Reproduce every line of text in the listing below word for word, and leave the pictures out.

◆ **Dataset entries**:
*** Block opens ***

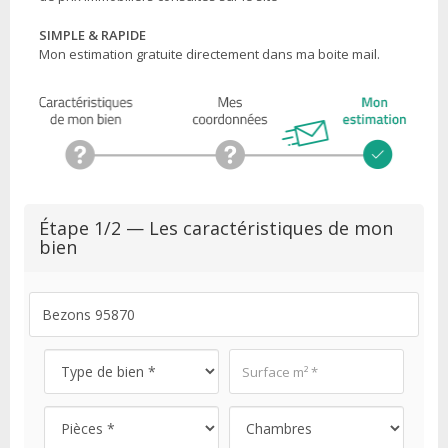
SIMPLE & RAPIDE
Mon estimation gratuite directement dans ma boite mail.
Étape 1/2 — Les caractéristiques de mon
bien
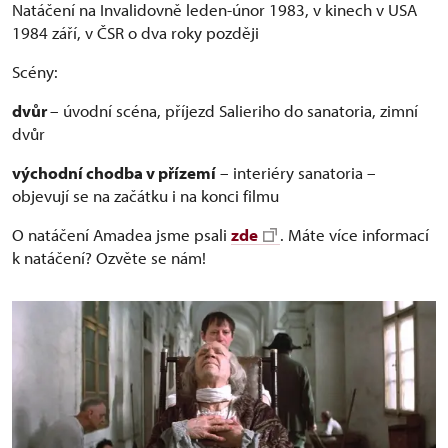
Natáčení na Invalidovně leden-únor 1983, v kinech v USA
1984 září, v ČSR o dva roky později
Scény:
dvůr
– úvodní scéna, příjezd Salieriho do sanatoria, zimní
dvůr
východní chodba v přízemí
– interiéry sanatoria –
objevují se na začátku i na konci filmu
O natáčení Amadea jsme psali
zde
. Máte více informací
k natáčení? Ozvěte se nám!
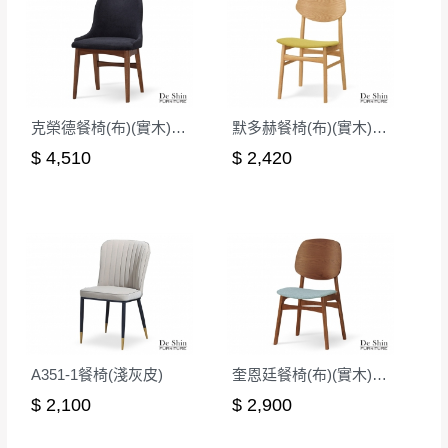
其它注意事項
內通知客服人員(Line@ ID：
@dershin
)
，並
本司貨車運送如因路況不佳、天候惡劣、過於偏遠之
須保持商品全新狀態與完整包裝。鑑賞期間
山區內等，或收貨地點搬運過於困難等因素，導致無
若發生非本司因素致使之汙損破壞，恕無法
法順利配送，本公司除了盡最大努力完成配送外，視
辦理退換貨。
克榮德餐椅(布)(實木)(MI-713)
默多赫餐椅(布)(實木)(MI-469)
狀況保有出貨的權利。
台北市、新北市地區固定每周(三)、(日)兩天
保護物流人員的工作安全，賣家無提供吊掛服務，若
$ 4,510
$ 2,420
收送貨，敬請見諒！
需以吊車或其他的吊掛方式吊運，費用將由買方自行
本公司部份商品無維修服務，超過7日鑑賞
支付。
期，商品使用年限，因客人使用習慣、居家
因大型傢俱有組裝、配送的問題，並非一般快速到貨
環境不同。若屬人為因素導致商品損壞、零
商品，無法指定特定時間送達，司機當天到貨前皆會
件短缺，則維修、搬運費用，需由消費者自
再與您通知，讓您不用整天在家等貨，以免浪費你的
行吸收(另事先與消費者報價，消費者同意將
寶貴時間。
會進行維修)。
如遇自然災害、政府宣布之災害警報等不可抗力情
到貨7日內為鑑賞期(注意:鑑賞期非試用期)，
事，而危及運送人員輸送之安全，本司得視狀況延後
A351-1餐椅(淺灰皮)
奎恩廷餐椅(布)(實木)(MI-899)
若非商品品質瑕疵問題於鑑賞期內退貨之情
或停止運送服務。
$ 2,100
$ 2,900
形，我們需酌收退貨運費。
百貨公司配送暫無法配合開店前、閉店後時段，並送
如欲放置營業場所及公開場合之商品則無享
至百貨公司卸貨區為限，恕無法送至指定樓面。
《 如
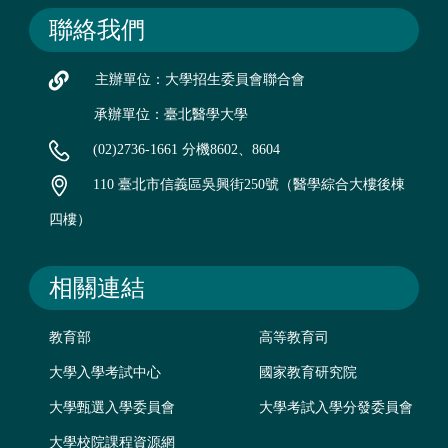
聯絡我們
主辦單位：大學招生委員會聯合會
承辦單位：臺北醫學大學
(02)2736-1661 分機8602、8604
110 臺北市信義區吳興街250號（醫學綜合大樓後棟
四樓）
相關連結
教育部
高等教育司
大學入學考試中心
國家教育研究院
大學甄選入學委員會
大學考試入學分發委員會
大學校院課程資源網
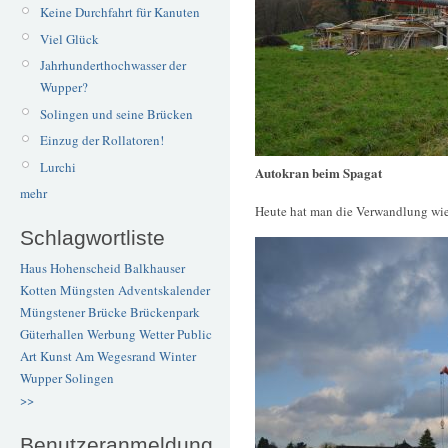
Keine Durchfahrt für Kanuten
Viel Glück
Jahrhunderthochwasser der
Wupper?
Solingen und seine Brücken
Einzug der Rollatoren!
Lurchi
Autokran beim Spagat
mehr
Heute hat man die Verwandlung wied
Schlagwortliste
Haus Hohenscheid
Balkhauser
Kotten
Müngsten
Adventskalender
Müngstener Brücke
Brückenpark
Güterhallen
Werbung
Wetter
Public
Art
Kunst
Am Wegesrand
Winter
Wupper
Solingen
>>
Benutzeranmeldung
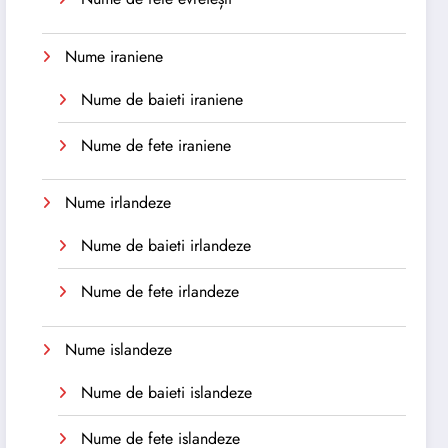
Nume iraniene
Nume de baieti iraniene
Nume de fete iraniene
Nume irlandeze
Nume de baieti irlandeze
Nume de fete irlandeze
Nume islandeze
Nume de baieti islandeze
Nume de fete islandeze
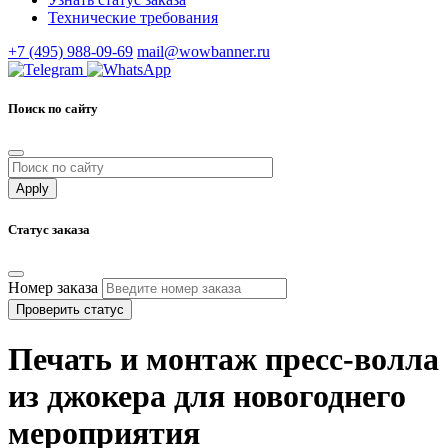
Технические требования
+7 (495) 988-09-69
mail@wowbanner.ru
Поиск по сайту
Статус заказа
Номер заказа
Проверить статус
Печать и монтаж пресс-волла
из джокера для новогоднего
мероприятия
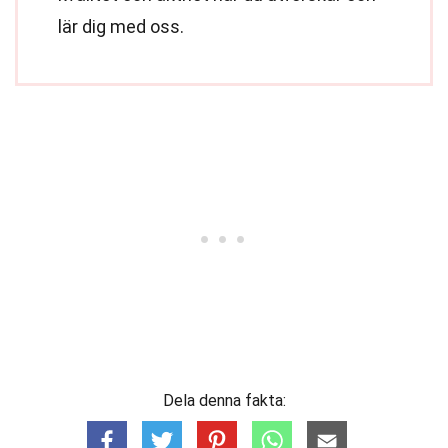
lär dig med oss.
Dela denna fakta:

*** Block closes ***

◆ **The answer**:
SIMPLE & RAPIDE
Mon estimation gratuite directement dans ma boite mail.
Étape 1/2 — Les caractéristiques de mon
bien
Natáčení na Invalidovně leden-únor 1983, v kinech v USA
1984 září, v ČSR o dva roky později
Scény:
dvůr
– úvodní scéna, příjezd Salieriho do sanatoria, zimní
dvůr
východní chodba v přízemí
– interiéry sanatoria –
objevují se na začátku i na konci filmu
O natáčení Amadea jsme psali
zde
. Máte více informací
k natáčení? Ozvěte se nám!
其它注意事項
內通知客服人員(Line@ ID：
@dershin
)
，並
本司貨車運送如因路況不佳、天候惡劣、過於偏遠之
須保持商品全新狀態與完整包裝。鑑賞期間
山區內等，或收貨地點搬運過於困難等因素，導致無
若發生非本司因素致使之汙損破壞，恕無法
法順利配送，本公司除了盡最大努力完成配送外，視
辦理退換貨。
克榮德餐椅(布)(實木)(MI-713)
默多赫餐椅(布)(實木)(MI-469)
狀況保有出貨的權利。
台北市、新北市地區固定每周(三)、(日)兩天
保護物流人員的工作安全，賣家無提供吊掛服務，若
$ 4,510
$ 2,420
收送貨，敬請見諒！
需以吊車或其他的吊掛方式吊運，費用將由買方自行
本公司部份商品無維修服務，超過7日鑑賞
支付。
期，商品使用年限，因客人使用習慣、居家
因大型傢俱有組裝、配送的問題，並非一般快速到貨
環境不同。若屬人為因素導致商品損壞、零
商品，無法指定特定時間送達，司機當天到貨前皆會
件短缺，則維修、搬運費用，需由消費者自
再與您通知，讓您不用整天在家等貨，以免浪費你的
行吸收(另事先與消費者報價，消費者同意將
寶貴時間。
會進行維修)。
如遇自然災害、政府宣布之災害警報等不可抗力情
到貨7日內為鑑賞期(注意:鑑賞期非試用期)，
事，而危及運送人員輸送之安全，本司得視狀況延後
A351-1餐椅(淺灰皮)
奎恩廷餐椅(布)(實木)(MI-899)
若非商品品質瑕疵問題於鑑賞期內退貨之情
或停止運送服務。
$ 2,100
$ 2,900
形，我們需酌收退貨運費。
百貨公司配送暫無法配合開店前、閉店後時段，並送
如欲放置營業場所及公開場合之商品則無享
至百貨公司卸貨區為限，恕無法送至指定樓面。
《 如
聯絡我們
主辦單位：大學招生委員會聯合會
承辦單位：臺北醫學大學
(02)2736-1661 分機8602、8604
110 臺北市信義區吳興街250號（醫學綜合大樓後棟
四樓）
相關連結
教育部
高等教育司
大學入學考試中心
國家教育研究院
大學甄選入學委員會
大學考試入學分發委員會
大學校院課程資源網
Keine Durchfahrt für Kanuten
Viel Glück
Jahrhunderthochwasser der
Wupper?
Solingen und seine Brücken
Einzug der Rollatoren!
Lurchi
Autokran beim Spagat
mehr
Heute hat man die Verwandlung wied
Schlagwortliste
Haus Hohenscheid
Balkhauser
Kotten
Müngsten
Adventskalender
Müngstener Brücke
Brückenpark
Güterhallen
Werbung
Wetter
Public
Art
Kunst
Am Wegesrand
Winter
Wupper
Solingen
>>
Benutzeranmeldung
Nume iraniene
Nume de baieti iraniene
Nume de fete iraniene
Nume irlandeze
Nume de baieti irlandeze
Nume de fete irlandeze
Nume islandeze
Nume de baieti islandeze
Nume de fete islandeze
Технические требования
+7 (495) 988-09-69
mail@wowbanner.ru
Поиск по сайту
Статус заказа
Номер заказа
Проверить статус
Печать и монтаж пресс-волла
из джокера для новогоднего
мероприятия
lär dig med oss.
Dela denna fakta:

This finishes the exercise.